**INPUT DATA**.
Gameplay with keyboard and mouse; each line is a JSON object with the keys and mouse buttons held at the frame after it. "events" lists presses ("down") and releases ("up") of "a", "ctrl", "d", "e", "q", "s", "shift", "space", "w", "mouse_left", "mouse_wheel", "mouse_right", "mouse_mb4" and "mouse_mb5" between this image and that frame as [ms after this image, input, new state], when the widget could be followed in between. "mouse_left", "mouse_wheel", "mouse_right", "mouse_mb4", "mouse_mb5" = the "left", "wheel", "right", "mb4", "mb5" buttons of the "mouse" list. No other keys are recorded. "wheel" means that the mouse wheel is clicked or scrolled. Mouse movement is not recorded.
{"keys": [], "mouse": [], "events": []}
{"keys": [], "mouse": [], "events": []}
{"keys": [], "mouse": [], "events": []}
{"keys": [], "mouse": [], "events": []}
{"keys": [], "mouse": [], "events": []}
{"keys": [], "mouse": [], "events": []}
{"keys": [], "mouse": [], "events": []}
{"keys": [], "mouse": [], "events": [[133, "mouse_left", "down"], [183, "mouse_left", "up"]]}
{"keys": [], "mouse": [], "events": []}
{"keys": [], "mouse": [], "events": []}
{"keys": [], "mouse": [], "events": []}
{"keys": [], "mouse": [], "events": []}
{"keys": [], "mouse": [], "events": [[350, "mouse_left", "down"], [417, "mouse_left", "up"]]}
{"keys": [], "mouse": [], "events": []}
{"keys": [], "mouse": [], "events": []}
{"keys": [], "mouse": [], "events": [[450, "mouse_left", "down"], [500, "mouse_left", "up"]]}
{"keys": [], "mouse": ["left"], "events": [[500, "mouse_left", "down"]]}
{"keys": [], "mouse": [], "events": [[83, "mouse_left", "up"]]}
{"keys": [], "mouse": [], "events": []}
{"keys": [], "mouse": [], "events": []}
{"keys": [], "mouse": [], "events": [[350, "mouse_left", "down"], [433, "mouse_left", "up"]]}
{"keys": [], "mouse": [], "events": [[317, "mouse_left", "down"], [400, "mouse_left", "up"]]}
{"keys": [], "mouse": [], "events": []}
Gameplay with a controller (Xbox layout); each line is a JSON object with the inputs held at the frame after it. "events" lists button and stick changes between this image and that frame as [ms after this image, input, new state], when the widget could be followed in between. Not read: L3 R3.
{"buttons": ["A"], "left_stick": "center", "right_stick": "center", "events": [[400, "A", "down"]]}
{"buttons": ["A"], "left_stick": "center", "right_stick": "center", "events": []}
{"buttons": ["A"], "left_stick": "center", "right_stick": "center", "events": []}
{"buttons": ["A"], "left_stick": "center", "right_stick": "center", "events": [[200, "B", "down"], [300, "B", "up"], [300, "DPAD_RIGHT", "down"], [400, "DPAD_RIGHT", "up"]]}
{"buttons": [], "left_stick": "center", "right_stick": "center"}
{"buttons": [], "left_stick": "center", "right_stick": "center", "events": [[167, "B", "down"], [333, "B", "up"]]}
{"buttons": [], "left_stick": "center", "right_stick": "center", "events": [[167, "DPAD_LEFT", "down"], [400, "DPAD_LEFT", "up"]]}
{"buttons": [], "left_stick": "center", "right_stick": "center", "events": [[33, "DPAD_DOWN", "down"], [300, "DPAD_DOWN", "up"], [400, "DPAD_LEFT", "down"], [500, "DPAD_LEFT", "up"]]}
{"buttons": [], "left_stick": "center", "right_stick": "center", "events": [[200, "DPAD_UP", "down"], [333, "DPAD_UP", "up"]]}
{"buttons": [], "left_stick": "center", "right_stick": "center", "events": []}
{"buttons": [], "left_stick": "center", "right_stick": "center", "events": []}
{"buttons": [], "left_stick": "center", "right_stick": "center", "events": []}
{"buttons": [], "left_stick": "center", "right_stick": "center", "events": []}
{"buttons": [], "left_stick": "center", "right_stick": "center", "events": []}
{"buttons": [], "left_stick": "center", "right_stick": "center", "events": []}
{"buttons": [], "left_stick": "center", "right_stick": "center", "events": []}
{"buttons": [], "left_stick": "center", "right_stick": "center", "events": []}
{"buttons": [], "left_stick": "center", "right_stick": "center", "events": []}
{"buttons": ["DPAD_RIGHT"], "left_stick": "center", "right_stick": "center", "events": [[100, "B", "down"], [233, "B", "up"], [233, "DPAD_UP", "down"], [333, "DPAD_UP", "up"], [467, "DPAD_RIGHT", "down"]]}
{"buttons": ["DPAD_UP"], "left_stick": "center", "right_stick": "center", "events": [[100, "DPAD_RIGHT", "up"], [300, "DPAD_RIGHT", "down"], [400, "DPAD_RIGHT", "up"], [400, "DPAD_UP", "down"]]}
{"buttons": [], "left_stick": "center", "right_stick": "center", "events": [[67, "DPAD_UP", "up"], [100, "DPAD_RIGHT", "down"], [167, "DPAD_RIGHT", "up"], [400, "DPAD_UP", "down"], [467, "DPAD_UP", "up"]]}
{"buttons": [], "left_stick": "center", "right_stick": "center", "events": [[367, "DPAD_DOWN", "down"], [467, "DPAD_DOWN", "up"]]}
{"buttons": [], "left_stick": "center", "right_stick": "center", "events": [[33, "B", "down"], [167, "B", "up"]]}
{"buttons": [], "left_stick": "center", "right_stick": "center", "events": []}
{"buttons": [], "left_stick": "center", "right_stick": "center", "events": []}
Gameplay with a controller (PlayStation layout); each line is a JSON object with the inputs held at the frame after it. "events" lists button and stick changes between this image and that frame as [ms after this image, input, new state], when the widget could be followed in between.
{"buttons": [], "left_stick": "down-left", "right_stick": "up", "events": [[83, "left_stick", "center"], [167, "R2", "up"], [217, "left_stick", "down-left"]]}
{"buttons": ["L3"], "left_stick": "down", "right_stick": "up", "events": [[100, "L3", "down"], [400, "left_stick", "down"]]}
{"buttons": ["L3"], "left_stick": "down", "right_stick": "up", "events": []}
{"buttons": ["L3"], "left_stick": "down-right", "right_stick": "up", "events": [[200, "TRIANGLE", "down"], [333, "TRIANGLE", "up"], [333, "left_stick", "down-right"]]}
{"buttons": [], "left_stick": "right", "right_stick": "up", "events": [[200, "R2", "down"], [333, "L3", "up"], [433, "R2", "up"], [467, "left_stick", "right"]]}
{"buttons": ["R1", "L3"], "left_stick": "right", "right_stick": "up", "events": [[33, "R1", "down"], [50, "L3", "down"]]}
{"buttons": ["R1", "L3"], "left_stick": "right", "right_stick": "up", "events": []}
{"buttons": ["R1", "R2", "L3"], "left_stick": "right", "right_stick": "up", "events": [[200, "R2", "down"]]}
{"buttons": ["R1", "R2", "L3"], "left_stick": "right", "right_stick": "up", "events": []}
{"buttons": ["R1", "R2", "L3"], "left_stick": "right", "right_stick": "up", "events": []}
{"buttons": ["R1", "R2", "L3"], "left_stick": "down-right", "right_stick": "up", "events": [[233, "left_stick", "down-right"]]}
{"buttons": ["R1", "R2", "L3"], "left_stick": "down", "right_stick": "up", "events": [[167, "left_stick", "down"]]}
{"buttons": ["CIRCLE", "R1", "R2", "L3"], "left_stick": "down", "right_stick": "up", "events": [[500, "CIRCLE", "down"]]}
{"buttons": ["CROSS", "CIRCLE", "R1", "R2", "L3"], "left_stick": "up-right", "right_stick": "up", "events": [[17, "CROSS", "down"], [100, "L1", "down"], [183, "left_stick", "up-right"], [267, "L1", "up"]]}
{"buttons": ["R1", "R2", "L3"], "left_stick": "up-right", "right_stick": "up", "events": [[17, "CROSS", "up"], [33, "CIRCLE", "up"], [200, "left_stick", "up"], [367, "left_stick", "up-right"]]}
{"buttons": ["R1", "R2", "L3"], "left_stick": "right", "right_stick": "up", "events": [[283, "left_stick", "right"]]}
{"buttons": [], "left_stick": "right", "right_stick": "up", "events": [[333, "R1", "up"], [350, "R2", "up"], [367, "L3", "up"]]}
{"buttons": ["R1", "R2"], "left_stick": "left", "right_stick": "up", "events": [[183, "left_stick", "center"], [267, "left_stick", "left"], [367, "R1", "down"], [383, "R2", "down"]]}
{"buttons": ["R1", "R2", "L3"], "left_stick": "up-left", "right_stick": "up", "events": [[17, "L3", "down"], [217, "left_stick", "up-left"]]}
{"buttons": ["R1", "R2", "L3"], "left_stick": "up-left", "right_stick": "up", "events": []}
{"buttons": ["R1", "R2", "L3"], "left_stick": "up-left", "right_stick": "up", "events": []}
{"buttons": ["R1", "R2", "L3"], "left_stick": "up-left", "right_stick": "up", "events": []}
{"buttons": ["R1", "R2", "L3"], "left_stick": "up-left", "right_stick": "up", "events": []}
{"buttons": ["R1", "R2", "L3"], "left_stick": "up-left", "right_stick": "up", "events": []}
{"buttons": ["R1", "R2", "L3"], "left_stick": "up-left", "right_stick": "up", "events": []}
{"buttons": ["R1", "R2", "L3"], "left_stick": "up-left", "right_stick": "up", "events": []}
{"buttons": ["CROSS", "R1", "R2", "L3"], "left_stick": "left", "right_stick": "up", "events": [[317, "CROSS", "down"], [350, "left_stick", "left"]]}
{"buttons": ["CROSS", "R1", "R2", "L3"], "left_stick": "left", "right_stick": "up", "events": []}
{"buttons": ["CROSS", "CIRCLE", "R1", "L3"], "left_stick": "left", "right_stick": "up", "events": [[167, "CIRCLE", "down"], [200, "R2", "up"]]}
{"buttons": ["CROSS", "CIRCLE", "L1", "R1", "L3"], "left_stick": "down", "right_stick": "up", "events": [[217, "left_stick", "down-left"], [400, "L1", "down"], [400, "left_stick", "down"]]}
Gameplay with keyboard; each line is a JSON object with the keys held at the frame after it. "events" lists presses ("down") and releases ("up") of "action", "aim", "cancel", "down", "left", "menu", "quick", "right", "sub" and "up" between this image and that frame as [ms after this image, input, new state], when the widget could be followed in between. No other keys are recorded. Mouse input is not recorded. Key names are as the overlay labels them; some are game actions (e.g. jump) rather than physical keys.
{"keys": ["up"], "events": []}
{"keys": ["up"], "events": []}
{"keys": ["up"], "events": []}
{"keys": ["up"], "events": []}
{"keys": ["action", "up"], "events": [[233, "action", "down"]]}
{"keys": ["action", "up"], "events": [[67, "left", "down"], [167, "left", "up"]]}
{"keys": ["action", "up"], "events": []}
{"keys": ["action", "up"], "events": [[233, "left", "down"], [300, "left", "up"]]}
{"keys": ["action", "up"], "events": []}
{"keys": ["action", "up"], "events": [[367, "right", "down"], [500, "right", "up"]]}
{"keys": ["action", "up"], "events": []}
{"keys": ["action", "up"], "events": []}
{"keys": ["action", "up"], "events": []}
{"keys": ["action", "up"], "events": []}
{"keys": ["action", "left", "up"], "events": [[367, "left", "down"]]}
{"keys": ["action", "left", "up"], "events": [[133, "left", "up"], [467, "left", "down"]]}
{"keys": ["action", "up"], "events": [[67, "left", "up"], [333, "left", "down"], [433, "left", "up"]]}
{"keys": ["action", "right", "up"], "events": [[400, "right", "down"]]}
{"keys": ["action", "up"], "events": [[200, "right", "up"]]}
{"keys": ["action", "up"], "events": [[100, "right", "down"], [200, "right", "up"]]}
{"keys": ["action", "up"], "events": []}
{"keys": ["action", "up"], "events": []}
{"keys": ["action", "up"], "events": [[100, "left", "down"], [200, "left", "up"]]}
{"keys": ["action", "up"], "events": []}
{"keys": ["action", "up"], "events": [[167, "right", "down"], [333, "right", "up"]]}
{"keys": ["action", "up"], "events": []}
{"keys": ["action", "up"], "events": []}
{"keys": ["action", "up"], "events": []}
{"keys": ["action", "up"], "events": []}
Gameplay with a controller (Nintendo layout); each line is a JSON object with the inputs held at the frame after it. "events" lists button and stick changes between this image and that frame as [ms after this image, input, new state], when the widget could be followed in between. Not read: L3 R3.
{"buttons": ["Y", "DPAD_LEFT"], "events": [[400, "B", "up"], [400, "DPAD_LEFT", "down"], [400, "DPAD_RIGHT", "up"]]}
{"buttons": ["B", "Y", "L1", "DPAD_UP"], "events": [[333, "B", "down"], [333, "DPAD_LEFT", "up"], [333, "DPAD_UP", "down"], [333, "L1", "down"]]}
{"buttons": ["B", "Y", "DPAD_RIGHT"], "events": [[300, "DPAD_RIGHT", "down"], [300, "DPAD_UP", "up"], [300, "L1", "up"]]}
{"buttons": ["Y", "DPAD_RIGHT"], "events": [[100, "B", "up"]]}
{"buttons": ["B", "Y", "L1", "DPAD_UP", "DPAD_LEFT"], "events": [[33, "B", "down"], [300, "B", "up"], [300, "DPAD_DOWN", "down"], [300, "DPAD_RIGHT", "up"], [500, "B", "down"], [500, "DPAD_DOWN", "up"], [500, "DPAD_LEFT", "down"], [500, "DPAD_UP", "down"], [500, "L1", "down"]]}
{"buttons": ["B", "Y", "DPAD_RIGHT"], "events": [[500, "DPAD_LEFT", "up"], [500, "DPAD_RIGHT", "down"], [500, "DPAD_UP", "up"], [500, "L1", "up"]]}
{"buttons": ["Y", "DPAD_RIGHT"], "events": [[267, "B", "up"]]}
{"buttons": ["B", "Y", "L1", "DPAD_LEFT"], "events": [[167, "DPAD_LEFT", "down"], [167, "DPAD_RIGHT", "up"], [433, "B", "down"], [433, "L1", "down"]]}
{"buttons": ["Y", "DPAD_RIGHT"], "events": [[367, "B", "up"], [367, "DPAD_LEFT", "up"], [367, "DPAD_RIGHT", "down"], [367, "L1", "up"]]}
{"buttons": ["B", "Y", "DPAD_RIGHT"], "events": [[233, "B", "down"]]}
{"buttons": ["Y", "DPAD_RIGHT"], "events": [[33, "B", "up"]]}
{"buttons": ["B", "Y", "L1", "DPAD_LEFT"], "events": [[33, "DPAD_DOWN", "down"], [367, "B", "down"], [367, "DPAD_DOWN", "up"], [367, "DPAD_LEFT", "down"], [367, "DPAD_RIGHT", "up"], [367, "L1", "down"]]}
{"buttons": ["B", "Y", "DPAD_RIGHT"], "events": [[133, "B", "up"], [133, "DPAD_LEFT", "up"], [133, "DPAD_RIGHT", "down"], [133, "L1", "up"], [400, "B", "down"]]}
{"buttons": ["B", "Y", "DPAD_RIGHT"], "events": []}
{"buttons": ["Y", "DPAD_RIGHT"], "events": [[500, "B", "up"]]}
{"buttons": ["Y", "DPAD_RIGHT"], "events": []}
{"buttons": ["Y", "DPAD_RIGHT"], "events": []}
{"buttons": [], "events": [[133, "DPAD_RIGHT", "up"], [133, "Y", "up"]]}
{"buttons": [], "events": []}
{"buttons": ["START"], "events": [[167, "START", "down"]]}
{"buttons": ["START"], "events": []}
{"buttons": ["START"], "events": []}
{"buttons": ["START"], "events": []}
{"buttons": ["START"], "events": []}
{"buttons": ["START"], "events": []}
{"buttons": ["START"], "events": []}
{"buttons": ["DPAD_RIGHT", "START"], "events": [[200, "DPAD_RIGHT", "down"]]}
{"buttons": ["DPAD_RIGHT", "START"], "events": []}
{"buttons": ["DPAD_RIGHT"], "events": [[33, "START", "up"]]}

**WHAT TO PRODUCE**. When a line among the entries contains "read", pull that line out.

**RESULT**.
Gameplay with a controller (Xbox layout); each line is a JSON object with the inputs held at the frame after it. "events" lists button and stick changes between this image and that frame as [ms after this image, input, new state], when the widget could be followed in between. Not read: L3 R3.
Gameplay with a controller (Nintendo layout); each line is a JSON object with the inputs held at the frame after it. "events" lists button and stick changes between this image and that frame as [ms after this image, input, new state], when the widget could be followed in between. Not read: L3 R3.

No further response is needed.